Frank's father was a peach farmer in Gaffney, South Carolina, who died of a heart attack at the age of 43. Underwood has stated that he and his father had nothing in common whatsoever, and upon his father's death, he felt neither regret nor remorse. He also speaks about his father's cowardice, weak personality and drunken behavior.

Raised in impoverished circumstances, he found his hometown suffocating at the time.
House of Cards Wikia

  • South Carolina is traditionally a Republican State and he became Democrat.
  • South Carolina was a Confederate State and he became opposed to Confederacy.

    South Carolina was the first state to secede from the Union (Dec. 1860), and was one of the founder members of the Confederacy (Feb. 1861). Wikipedia

  • As he moved to DC, he adapted to northern lifestyle and despices southerners. I didin't like much trips to his home State when he has to campaign.

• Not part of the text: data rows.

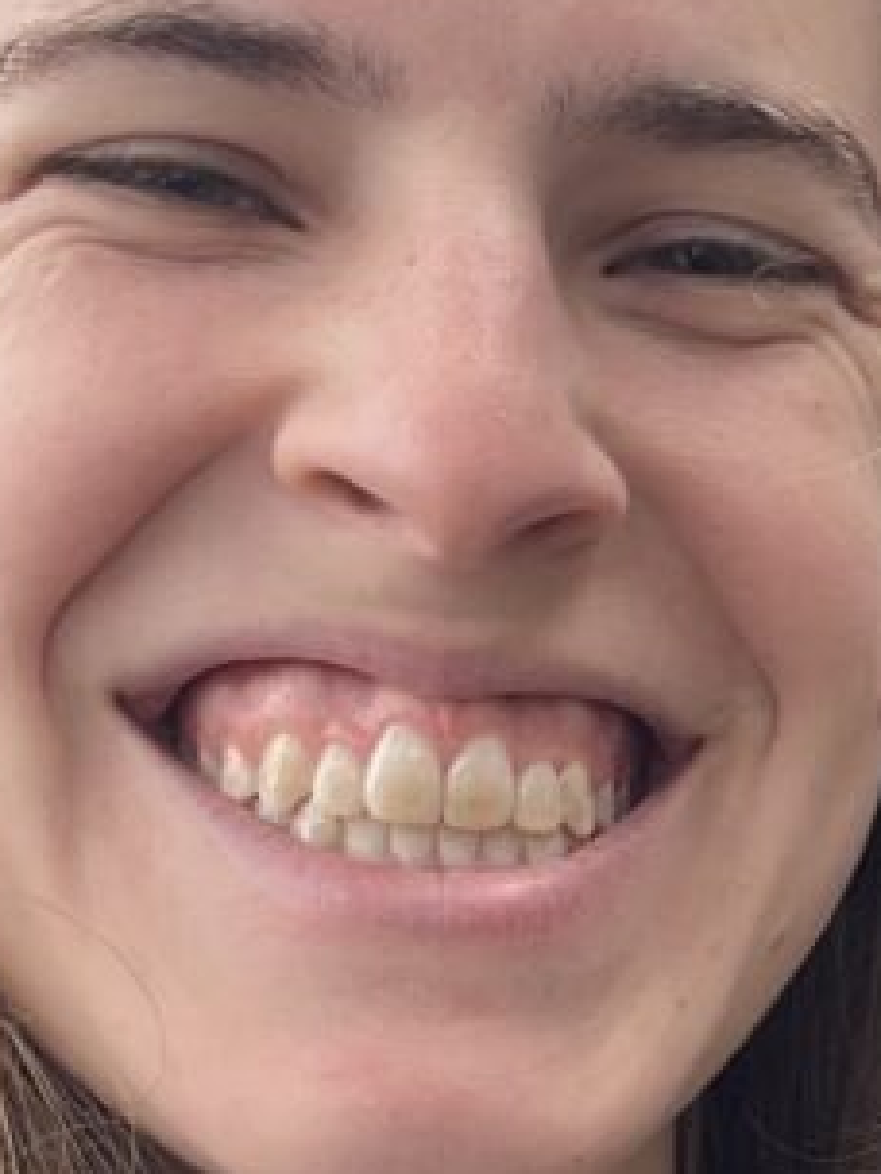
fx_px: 3427
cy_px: 946
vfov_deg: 19.2
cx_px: 1372
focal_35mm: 101
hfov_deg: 13.7
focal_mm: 2.71
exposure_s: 1/121
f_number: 2.2
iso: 25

    I grew up here, in the up country-- Bibles, barbecues, and broken backs. Everything gets just a little bit thicker this far south-- The air, the blood, even me. I try to make it down here at least once a month. Every trip is a reminder of how far I've come. I hated Gaffney as a kid, when I had nothing, but now I've come to appreciate it. It's not as suffocating as it once was, except when I have to deal with the sort of nonsense that makes me want to hang myself.
    Season 1, Chapter 3

Also his opinion against slavery may not have been build on conscience, but on political and economical point of view: On Civil war, North States adopted an economy based on factories and waged workers as South States adopted an economy based on Slavery.